* [Task description]
Please keep the images out and set down the data exactly as given.

(Saved data entries)
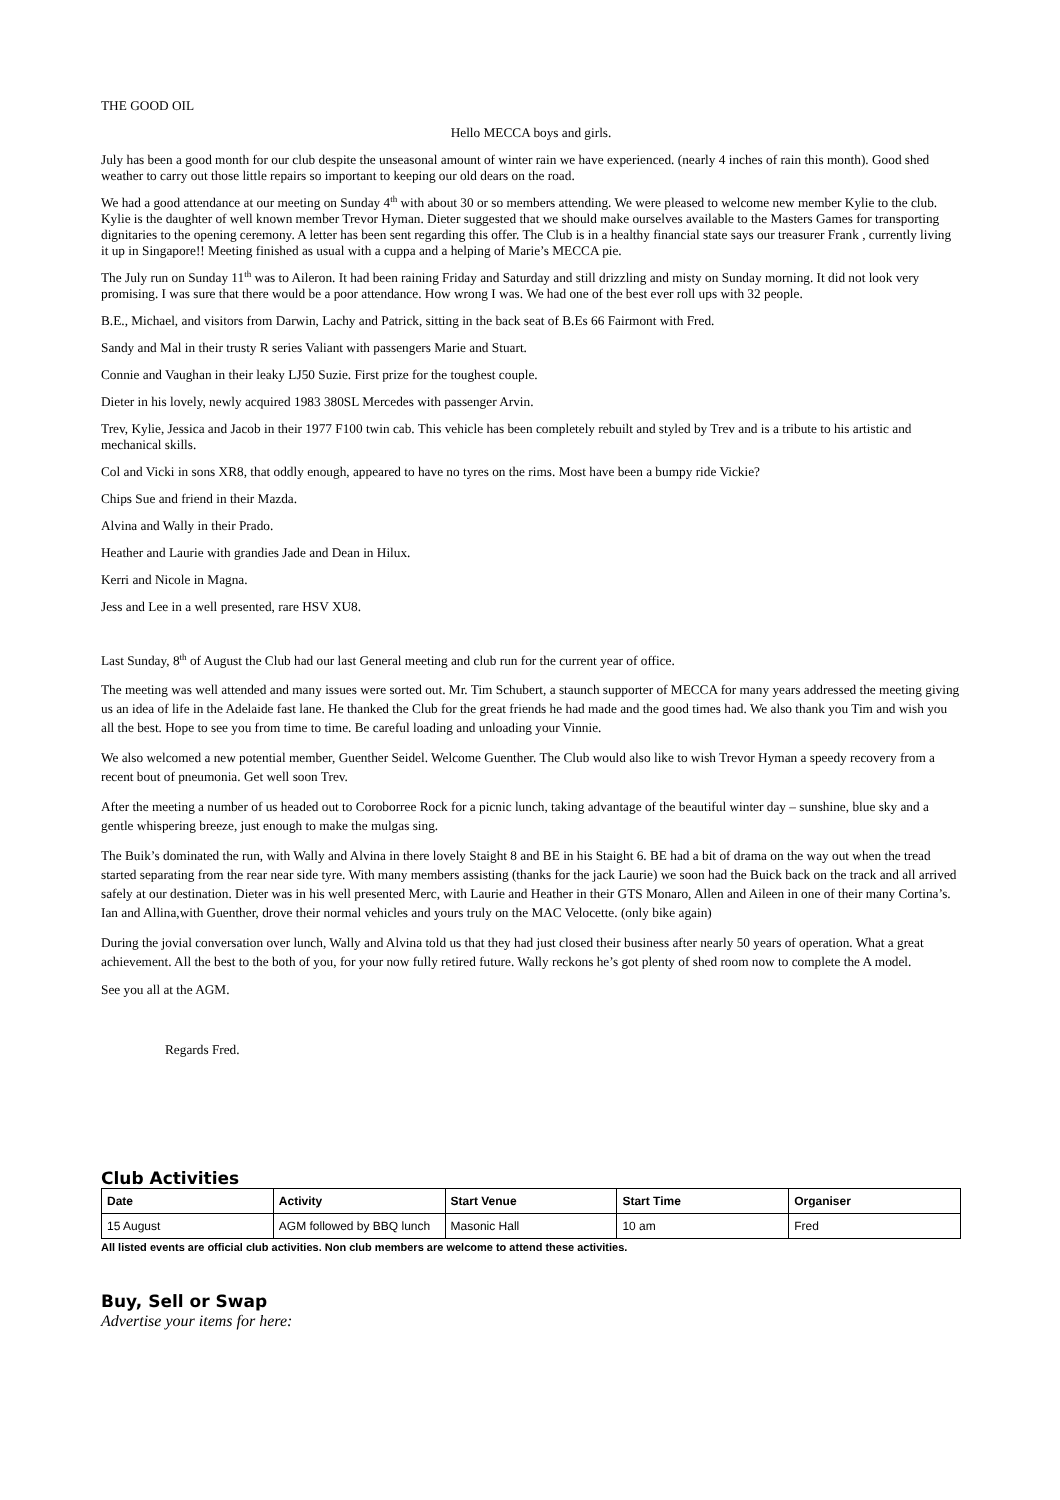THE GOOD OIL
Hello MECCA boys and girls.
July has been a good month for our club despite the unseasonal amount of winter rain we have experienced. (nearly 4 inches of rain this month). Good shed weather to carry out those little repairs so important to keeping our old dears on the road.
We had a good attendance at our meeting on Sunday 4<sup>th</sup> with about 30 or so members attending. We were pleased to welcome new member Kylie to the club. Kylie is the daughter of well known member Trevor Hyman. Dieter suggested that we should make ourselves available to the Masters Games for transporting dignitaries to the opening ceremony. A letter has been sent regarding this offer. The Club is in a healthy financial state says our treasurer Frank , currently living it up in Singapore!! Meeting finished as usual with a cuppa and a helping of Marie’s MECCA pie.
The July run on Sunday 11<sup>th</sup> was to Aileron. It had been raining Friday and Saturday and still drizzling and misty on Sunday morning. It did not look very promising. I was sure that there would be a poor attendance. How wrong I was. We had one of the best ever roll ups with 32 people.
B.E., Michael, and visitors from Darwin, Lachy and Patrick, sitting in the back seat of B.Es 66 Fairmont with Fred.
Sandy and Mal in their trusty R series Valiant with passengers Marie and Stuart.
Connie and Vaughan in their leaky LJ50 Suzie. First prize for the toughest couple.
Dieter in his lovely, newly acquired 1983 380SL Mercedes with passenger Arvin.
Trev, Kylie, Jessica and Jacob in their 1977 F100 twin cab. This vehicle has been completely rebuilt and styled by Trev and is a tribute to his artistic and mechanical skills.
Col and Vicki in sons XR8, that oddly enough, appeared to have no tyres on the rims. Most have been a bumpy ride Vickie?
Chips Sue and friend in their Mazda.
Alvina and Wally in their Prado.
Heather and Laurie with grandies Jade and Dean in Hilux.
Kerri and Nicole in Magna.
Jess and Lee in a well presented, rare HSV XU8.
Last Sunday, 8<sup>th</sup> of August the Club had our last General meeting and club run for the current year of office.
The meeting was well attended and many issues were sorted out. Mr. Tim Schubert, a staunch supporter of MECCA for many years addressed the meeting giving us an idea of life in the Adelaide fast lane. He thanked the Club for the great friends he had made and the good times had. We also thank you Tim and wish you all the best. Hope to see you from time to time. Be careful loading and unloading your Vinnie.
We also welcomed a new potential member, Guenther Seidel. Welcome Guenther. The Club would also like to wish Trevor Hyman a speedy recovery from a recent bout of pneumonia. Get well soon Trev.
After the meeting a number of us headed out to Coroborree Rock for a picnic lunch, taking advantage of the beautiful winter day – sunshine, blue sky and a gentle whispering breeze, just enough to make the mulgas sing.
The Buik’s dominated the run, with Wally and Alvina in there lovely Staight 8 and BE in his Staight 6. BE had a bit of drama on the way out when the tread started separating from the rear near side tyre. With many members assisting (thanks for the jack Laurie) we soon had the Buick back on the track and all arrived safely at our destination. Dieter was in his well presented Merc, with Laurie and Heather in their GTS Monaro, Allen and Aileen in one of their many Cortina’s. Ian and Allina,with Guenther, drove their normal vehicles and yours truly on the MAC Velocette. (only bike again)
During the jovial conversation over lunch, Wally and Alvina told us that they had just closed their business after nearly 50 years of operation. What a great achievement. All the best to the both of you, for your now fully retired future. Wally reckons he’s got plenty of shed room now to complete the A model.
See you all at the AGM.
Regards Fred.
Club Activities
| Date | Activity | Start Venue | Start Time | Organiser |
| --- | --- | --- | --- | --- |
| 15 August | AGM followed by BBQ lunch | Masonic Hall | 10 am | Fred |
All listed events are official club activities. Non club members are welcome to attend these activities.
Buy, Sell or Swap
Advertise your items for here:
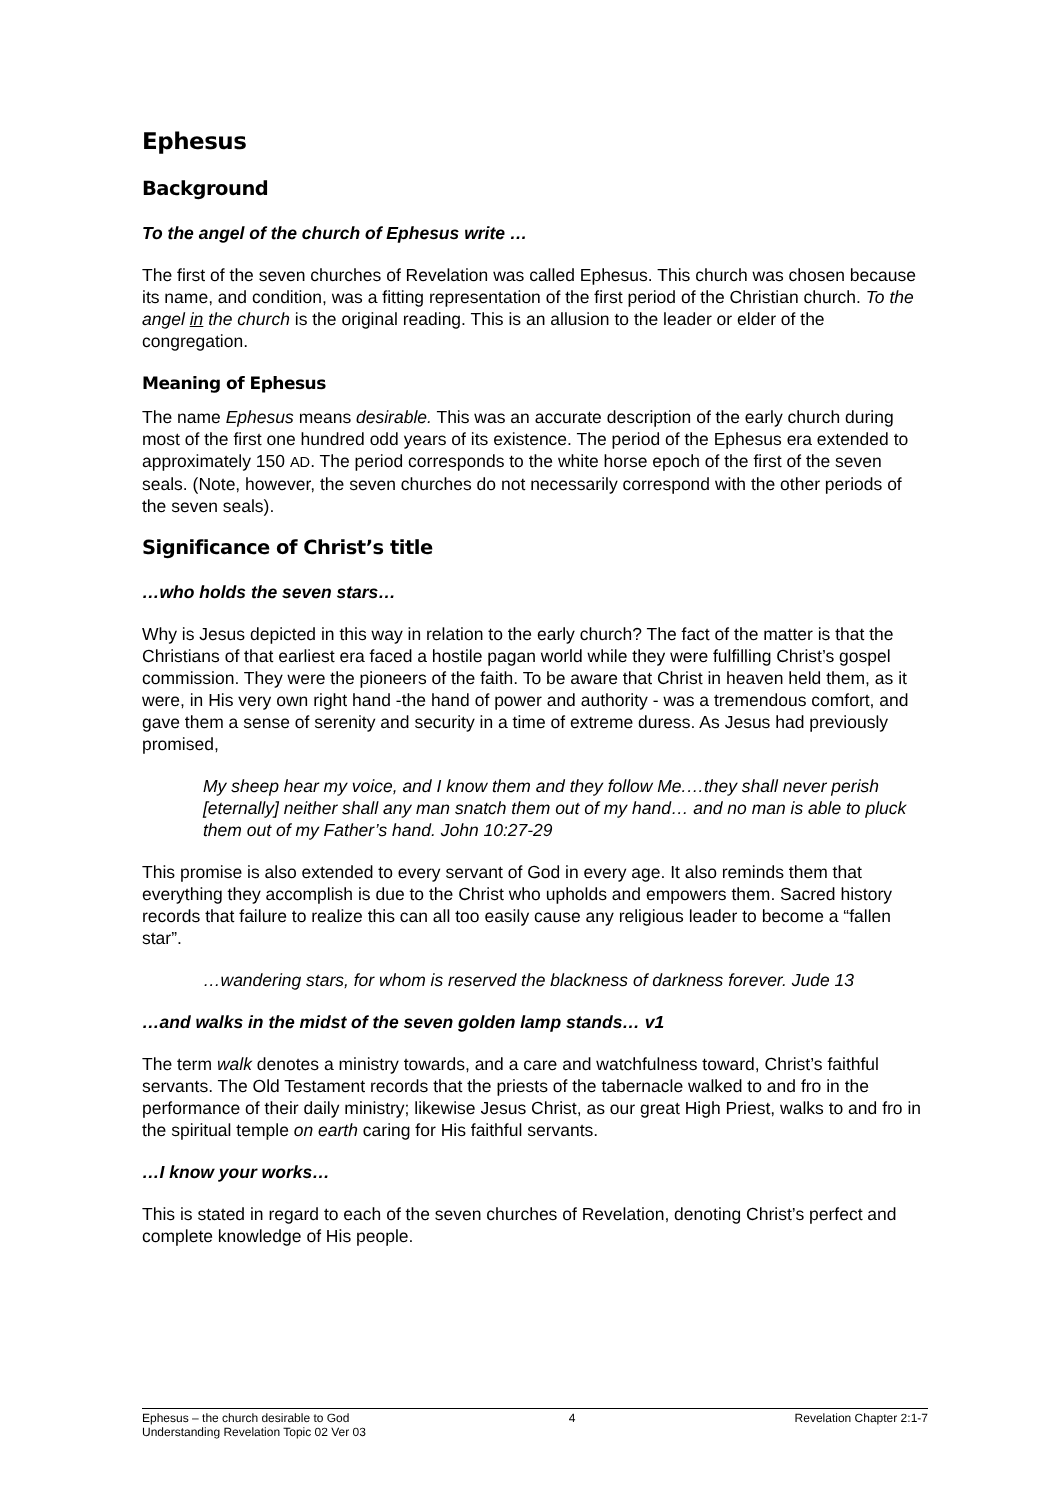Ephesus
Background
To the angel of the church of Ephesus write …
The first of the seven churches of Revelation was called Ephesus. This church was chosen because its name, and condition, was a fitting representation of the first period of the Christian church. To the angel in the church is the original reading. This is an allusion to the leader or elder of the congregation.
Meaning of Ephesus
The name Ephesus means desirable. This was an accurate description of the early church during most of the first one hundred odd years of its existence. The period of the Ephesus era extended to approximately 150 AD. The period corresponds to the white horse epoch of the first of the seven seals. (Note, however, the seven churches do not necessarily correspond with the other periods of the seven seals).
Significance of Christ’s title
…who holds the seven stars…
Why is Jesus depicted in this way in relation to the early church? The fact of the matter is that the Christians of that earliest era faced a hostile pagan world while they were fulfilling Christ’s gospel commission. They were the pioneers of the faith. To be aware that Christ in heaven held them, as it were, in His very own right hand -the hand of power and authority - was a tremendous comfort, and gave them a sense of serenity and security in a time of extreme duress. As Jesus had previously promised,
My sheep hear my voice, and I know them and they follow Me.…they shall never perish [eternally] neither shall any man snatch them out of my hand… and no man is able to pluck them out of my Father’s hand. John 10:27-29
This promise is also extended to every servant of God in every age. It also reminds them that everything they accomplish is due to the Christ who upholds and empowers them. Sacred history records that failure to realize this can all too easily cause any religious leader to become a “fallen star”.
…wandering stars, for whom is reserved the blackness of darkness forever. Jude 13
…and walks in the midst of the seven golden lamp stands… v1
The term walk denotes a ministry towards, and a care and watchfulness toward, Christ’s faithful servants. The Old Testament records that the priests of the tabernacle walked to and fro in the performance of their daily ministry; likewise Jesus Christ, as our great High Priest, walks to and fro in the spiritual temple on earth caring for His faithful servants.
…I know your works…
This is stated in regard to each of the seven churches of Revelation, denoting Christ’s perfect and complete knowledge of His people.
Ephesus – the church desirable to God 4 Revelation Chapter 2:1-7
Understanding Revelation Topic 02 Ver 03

* [Output for this task]
THE GOOD OIL
Hello MECCA boys and girls.
July has been a good month for our club despite the unseasonal amount of winter rain we have experienced. (nearly 4 inches of rain this month). Good shed weather to carry out those little repairs so important to keeping our old dears on the road.
We had a good attendance at our meeting on Sunday 4<sup>th</sup> with about 30 or so members attending. We were pleased to welcome new member Kylie to the club. Kylie is the daughter of well known member Trevor Hyman. Dieter suggested that we should make ourselves available to the Masters Games for transporting dignitaries to the opening ceremony. A letter has been sent regarding this offer. The Club is in a healthy financial state says our treasurer Frank , currently living it up in Singapore!! Meeting finished as usual with a cuppa and a helping of Marie’s MECCA pie.
The July run on Sunday 11<sup>th</sup> was to Aileron. It had been raining Friday and Saturday and still drizzling and misty on Sunday morning. It did not look very promising. I was sure that there would be a poor attendance. How wrong I was. We had one of the best ever roll ups with 32 people.
B.E., Michael, and visitors from Darwin, Lachy and Patrick, sitting in the back seat of B.Es 66 Fairmont with Fred.
Sandy and Mal in their trusty R series Valiant with passengers Marie and Stuart.
Connie and Vaughan in their leaky LJ50 Suzie. First prize for the toughest couple.
Dieter in his lovely, newly acquired 1983 380SL Mercedes with passenger Arvin.
Trev, Kylie, Jessica and Jacob in their 1977 F100 twin cab. This vehicle has been completely rebuilt and styled by Trev and is a tribute to his artistic and mechanical skills.
Col and Vicki in sons XR8, that oddly enough, appeared to have no tyres on the rims. Most have been a bumpy ride Vickie?
Chips Sue and friend in their Mazda.
Alvina and Wally in their Prado.
Heather and Laurie with grandies Jade and Dean in Hilux.
Kerri and Nicole in Magna.
Jess and Lee in a well presented, rare HSV XU8.
Last Sunday, 8<sup>th</sup> of August the Club had our last General meeting and club run for the current year of office.
The meeting was well attended and many issues were sorted out. Mr. Tim Schubert, a staunch supporter of MECCA for many years addressed the meeting giving us an idea of life in the Adelaide fast lane. He thanked the Club for the great friends he had made and the good times had. We also thank you Tim and wish you all the best. Hope to see you from time to time. Be careful loading and unloading your Vinnie.
We also welcomed a new potential member, Guenther Seidel. Welcome Guenther. The Club would also like to wish Trevor Hyman a speedy recovery from a recent bout of pneumonia. Get well soon Trev.
After the meeting a number of us headed out to Coroborree Rock for a picnic lunch, taking advantage of the beautiful winter day – sunshine, blue sky and a gentle whispering breeze, just enough to make the mulgas sing.
The Buik’s dominated the run, with Wally and Alvina in there lovely Staight 8 and BE in his Staight 6. BE had a bit of drama on the way out when the tread started separating from the rear near side tyre. With many members assisting (thanks for the jack Laurie) we soon had the Buick back on the track and all arrived safely at our destination. Dieter was in his well presented Merc, with Laurie and Heather in their GTS Monaro, Allen and Aileen in one of their many Cortina’s. Ian and Allina,with Guenther, drove their normal vehicles and yours truly on the MAC Velocette. (only bike again)
During the jovial conversation over lunch, Wally and Alvina told us that they had just closed their business after nearly 50 years of operation. What a great achievement. All the best to the both of you, for your now fully retired future. Wally reckons he’s got plenty of shed room now to complete the A model.
See you all at the AGM.
Regards Fred.
Club Activities
| Date | Activity | Start Venue | Start Time | Organiser |
| --- | --- | --- | --- | --- |
| 15 August | AGM followed by BBQ lunch | Masonic Hall | 10 am | Fred |
All listed events are official club activities. Non club members are welcome to attend these activities.
Buy, Sell or Swap
Advertise your items for here:
Ephesus
Background
To the angel of the church of Ephesus write …
The first of the seven churches of Revelation was called Ephesus. This church was chosen because its name, and condition, was a fitting representation of the first period of the Christian church. To the angel in the church is the original reading. This is an allusion to the leader or elder of the congregation.
Meaning of Ephesus
The name Ephesus means desirable. This was an accurate description of the early church during most of the first one hundred odd years of its existence. The period of the Ephesus era extended to approximately 150 AD. The period corresponds to the white horse epoch of the first of the seven seals. (Note, however, the seven churches do not necessarily correspond with the other periods of the seven seals).
Significance of Christ’s title
…who holds the seven stars…
Why is Jesus depicted in this way in relation to the early church? The fact of the matter is that the Christians of that earliest era faced a hostile pagan world while they were fulfilling Christ’s gospel commission. They were the pioneers of the faith. To be aware that Christ in heaven held them, as it were, in His very own right hand -the hand of power and authority - was a tremendous comfort, and gave them a sense of serenity and security in a time of extreme duress. As Jesus had previously promised,
My sheep hear my voice, and I know them and they follow Me.…they shall never perish [eternally] neither shall any man snatch them out of my hand… and no man is able to pluck them out of my Father’s hand. John 10:27-29
This promise is also extended to every servant of God in every age. It also reminds them that everything they accomplish is due to the Christ who upholds and empowers them. Sacred history records that failure to realize this can all too easily cause any religious leader to become a “fallen star”.
…wandering stars, for whom is reserved the blackness of darkness forever. Jude 13
…and walks in the midst of the seven golden lamp stands… v1
The term walk denotes a ministry towards, and a care and watchfulness toward, Christ’s faithful servants. The Old Testament records that the priests of the tabernacle walked to and fro in the performance of their daily ministry; likewise Jesus Christ, as our great High Priest, walks to and fro in the spiritual temple on earth caring for His faithful servants.
…I know your works…
This is stated in regard to each of the seven churches of Revelation, denoting Christ’s perfect and complete knowledge of His people.
Ephesus – the church desirable to God 4 Revelation Chapter 2:1-7
Understanding Revelation Topic 02 Ver 03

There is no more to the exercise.